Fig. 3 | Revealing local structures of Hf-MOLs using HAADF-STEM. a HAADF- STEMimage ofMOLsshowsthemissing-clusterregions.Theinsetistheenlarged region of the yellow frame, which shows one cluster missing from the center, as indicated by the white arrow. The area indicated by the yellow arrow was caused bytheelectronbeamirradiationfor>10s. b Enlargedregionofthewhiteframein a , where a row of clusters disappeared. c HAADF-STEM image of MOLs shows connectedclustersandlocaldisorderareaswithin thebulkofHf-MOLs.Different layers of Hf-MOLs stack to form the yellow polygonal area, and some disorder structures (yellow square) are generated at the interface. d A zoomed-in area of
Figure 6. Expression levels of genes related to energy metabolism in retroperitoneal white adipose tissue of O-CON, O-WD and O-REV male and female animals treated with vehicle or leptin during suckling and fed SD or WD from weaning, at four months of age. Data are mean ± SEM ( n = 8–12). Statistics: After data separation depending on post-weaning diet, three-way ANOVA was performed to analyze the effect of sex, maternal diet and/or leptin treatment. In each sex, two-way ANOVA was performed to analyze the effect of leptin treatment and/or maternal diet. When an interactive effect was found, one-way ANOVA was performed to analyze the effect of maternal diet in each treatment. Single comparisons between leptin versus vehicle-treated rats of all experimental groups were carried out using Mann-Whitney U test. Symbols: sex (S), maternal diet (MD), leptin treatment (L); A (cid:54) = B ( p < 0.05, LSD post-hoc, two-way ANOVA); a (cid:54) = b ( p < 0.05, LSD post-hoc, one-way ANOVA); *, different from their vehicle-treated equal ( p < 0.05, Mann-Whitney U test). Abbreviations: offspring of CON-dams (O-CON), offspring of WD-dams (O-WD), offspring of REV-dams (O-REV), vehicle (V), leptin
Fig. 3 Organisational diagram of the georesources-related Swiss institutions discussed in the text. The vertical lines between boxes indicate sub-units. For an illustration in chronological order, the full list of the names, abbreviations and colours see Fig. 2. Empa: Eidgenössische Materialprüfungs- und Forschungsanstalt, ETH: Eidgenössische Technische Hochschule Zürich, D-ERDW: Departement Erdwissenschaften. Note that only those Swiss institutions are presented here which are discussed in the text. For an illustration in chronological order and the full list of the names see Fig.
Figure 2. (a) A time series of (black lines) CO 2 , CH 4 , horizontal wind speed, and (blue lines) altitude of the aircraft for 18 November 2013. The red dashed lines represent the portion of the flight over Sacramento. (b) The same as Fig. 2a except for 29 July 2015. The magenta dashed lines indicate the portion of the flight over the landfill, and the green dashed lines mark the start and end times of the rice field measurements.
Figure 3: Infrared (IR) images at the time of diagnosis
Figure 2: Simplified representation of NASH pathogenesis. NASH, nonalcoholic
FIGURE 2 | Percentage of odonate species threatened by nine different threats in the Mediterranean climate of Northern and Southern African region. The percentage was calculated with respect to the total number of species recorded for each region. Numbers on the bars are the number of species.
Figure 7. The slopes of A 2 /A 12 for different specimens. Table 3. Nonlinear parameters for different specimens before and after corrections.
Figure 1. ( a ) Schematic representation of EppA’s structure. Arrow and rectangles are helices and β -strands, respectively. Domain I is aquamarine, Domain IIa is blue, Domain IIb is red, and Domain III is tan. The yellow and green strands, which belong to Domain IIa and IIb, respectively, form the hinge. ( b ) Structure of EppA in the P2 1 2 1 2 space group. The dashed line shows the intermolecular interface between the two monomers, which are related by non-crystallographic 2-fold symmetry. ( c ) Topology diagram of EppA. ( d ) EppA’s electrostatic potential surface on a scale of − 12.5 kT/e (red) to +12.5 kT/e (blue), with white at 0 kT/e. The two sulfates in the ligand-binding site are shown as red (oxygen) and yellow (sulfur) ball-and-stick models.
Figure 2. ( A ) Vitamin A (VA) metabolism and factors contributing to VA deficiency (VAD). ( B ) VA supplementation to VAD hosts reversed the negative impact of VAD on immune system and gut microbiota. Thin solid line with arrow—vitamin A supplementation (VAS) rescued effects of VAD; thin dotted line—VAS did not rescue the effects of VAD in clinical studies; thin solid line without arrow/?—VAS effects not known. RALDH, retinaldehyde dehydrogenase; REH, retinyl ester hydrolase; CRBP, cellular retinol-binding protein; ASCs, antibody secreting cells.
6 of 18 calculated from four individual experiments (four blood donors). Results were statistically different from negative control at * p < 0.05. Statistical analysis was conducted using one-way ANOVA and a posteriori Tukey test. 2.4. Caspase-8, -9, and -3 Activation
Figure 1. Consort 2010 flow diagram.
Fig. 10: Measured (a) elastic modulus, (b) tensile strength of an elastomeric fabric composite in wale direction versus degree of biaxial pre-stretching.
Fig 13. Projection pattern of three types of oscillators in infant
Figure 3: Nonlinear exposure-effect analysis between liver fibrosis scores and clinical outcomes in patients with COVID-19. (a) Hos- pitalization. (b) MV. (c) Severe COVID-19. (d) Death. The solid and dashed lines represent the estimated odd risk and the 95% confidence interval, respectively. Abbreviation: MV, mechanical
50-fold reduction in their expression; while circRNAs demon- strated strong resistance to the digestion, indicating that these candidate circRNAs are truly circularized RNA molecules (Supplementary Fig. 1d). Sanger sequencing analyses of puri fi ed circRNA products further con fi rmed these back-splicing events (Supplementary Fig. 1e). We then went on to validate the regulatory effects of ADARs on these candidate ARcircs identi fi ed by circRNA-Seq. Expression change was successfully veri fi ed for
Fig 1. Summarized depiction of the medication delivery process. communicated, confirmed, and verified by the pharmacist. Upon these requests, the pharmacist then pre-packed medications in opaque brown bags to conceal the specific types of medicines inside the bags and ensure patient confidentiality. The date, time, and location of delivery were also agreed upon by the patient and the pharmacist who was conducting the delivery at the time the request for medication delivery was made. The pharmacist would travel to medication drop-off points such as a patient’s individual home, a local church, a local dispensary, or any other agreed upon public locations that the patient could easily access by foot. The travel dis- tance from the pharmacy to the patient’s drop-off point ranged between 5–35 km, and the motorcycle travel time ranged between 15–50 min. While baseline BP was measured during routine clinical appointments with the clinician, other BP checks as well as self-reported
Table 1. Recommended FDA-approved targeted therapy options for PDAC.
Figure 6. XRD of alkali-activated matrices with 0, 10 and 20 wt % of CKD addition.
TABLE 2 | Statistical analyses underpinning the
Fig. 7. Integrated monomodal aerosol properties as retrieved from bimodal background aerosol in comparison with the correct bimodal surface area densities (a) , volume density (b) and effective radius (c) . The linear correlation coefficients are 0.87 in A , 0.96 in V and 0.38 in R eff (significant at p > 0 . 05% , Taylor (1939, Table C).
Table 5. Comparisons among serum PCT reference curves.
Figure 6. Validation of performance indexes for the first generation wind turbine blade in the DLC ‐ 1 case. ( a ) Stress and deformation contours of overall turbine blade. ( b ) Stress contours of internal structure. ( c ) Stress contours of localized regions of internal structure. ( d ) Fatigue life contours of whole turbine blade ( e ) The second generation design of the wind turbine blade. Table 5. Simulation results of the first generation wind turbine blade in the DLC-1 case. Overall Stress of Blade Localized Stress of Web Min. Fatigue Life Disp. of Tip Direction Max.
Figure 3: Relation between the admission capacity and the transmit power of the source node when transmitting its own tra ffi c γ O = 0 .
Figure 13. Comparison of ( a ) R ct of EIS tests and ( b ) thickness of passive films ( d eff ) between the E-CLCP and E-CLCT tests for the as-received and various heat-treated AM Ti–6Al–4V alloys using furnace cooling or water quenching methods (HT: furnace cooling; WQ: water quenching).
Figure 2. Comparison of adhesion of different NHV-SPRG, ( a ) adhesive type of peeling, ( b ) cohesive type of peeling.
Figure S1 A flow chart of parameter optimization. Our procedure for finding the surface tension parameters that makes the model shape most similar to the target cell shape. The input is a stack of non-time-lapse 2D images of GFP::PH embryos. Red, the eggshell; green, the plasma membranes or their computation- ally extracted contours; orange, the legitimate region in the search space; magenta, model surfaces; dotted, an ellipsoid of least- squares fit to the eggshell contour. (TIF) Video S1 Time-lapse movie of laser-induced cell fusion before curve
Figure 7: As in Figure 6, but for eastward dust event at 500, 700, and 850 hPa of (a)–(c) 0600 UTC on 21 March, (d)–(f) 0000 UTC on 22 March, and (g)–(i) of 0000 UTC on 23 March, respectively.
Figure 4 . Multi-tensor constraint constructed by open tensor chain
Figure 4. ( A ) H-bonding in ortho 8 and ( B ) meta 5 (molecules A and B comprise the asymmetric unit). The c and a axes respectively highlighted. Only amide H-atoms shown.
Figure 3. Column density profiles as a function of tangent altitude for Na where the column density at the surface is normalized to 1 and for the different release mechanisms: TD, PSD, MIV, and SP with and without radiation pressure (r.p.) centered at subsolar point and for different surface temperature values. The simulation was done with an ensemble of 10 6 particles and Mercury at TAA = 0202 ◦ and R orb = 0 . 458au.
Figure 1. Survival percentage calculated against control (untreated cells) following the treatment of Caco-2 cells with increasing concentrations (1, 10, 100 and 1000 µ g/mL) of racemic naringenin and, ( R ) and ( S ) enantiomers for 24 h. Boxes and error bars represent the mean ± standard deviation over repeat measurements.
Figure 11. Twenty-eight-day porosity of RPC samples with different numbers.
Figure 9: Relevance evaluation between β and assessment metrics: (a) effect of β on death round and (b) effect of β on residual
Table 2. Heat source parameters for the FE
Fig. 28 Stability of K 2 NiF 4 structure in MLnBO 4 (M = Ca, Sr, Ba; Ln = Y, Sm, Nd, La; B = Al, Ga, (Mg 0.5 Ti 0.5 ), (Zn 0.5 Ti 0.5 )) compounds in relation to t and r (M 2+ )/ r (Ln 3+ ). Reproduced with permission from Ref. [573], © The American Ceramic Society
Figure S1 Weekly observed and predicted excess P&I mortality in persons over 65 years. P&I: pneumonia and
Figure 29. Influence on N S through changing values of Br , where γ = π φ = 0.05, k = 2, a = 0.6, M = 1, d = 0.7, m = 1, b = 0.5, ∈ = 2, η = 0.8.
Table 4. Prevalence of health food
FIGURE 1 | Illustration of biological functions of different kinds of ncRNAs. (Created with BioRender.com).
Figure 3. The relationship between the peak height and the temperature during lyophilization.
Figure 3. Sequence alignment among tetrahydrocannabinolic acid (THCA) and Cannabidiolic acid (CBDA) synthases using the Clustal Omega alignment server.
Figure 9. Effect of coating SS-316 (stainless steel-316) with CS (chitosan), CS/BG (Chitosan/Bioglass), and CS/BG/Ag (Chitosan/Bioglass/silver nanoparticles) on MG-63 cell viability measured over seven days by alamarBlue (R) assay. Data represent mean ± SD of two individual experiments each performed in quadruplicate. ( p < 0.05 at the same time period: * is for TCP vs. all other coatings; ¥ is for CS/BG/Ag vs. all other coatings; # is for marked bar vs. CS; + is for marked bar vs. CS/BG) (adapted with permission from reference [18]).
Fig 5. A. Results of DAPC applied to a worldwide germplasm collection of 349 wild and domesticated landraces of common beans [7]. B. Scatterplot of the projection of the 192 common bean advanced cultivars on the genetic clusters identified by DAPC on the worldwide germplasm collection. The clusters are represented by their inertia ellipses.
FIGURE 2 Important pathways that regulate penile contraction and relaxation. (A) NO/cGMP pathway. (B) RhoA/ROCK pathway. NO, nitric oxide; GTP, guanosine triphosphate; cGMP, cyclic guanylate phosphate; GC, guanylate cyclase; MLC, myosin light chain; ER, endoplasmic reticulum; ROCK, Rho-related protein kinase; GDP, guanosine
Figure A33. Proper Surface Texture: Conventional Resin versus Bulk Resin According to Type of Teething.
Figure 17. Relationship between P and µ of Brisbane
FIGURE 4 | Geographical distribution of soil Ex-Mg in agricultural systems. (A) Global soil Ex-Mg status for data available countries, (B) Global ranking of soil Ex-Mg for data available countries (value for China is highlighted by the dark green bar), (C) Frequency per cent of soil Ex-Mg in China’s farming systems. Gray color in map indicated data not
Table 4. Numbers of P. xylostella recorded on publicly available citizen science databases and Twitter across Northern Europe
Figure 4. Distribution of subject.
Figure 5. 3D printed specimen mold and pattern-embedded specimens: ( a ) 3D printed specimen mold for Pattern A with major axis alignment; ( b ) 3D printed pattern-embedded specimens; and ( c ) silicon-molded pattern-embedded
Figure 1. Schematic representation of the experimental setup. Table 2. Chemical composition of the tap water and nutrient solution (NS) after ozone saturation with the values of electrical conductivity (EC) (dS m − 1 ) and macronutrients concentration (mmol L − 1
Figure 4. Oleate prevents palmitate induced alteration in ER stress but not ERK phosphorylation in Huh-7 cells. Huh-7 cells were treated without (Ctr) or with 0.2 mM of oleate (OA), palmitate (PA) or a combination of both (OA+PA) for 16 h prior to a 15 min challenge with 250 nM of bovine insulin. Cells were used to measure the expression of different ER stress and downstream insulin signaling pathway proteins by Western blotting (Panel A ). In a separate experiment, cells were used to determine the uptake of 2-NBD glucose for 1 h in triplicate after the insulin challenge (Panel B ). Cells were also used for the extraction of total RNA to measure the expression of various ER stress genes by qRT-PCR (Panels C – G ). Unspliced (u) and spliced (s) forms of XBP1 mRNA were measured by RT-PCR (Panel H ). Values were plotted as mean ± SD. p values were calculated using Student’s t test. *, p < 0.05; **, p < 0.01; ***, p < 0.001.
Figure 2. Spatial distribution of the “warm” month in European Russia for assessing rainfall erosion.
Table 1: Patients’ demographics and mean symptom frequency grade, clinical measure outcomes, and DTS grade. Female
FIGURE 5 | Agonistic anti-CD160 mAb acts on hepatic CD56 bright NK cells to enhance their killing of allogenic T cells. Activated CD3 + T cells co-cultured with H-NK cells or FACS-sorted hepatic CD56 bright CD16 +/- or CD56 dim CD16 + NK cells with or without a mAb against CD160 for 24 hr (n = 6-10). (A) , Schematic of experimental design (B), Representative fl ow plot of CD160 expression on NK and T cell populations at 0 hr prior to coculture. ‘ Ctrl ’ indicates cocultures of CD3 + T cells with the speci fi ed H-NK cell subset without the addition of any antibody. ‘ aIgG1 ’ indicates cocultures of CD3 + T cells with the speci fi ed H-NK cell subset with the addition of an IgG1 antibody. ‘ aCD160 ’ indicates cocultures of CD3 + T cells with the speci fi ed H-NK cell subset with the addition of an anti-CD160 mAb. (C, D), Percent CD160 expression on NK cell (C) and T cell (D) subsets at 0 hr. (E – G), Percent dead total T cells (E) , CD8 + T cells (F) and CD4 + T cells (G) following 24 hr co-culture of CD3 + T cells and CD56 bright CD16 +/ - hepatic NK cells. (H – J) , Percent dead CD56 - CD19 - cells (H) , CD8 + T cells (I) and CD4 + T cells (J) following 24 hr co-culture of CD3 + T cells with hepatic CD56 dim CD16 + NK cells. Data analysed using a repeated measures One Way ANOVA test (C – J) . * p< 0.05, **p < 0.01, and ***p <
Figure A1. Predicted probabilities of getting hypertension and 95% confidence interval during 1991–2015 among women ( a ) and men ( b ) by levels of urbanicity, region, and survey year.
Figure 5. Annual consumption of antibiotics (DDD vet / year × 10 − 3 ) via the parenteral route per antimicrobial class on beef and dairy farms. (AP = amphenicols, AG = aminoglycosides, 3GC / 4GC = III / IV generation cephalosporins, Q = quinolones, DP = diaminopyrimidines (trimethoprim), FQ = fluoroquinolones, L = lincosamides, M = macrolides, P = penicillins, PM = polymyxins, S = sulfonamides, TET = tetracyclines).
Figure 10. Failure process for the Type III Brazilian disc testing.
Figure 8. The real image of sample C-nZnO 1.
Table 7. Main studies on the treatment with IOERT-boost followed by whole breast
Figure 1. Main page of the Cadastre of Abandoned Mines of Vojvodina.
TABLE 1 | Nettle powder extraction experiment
# # # # # # #
• Problem statement: Looking at the entries above, can you reproduce exactly the lines from the one that holds "Figure 6. XRD" through the one that holds "Figure S1 A", and only those?

• Solution:
Figure 6. XRD of alkali-activated matrices with 0, 10 and 20 wt % of CKD addition.
TABLE 2 | Statistical analyses underpinning the
Fig. 7. Integrated monomodal aerosol properties as retrieved from bimodal background aerosol in comparison with the correct bimodal surface area densities (a) , volume density (b) and effective radius (c) . The linear correlation coefficients are 0.87 in A , 0.96 in V and 0.38 in R eff (significant at p > 0 . 05% , Taylor (1939, Table C).
Table 5. Comparisons among serum PCT reference curves.
Figure 6. Validation of performance indexes for the first generation wind turbine blade in the DLC ‐ 1 case. ( a ) Stress and deformation contours of overall turbine blade. ( b ) Stress contours of internal structure. ( c ) Stress contours of localized regions of internal structure. ( d ) Fatigue life contours of whole turbine blade ( e ) The second generation design of the wind turbine blade. Table 5. Simulation results of the first generation wind turbine blade in the DLC-1 case. Overall Stress of Blade Localized Stress of Web Min. Fatigue Life Disp. of Tip Direction Max.
Figure 3: Relation between the admission capacity and the transmit power of the source node when transmitting its own tra ffi c γ O = 0 .
Figure 13. Comparison of ( a ) R ct of EIS tests and ( b ) thickness of passive films ( d eff ) between the E-CLCP and E-CLCT tests for the as-received and various heat-treated AM Ti–6Al–4V alloys using furnace cooling or water quenching methods (HT: furnace cooling; WQ: water quenching).
Figure 2. Comparison of adhesion of different NHV-SPRG, ( a ) adhesive type of peeling, ( b ) cohesive type of peeling.
Figure S1 A flow chart of parameter optimization. Our procedure for finding the surface tension parameters that makes the model shape most similar to the target cell shape. The input is a stack of non-time-lapse 2D images of GFP::PH embryos. Red, the eggshell; green, the plasma membranes or their computation- ally extracted contours; orange, the legitimate region in the search space; magenta, model surfaces; dotted, an ellipsoid of least- squares fit to the eggshell contour. (TIF) Video S1 Time-lapse movie of laser-induced cell fusion before curve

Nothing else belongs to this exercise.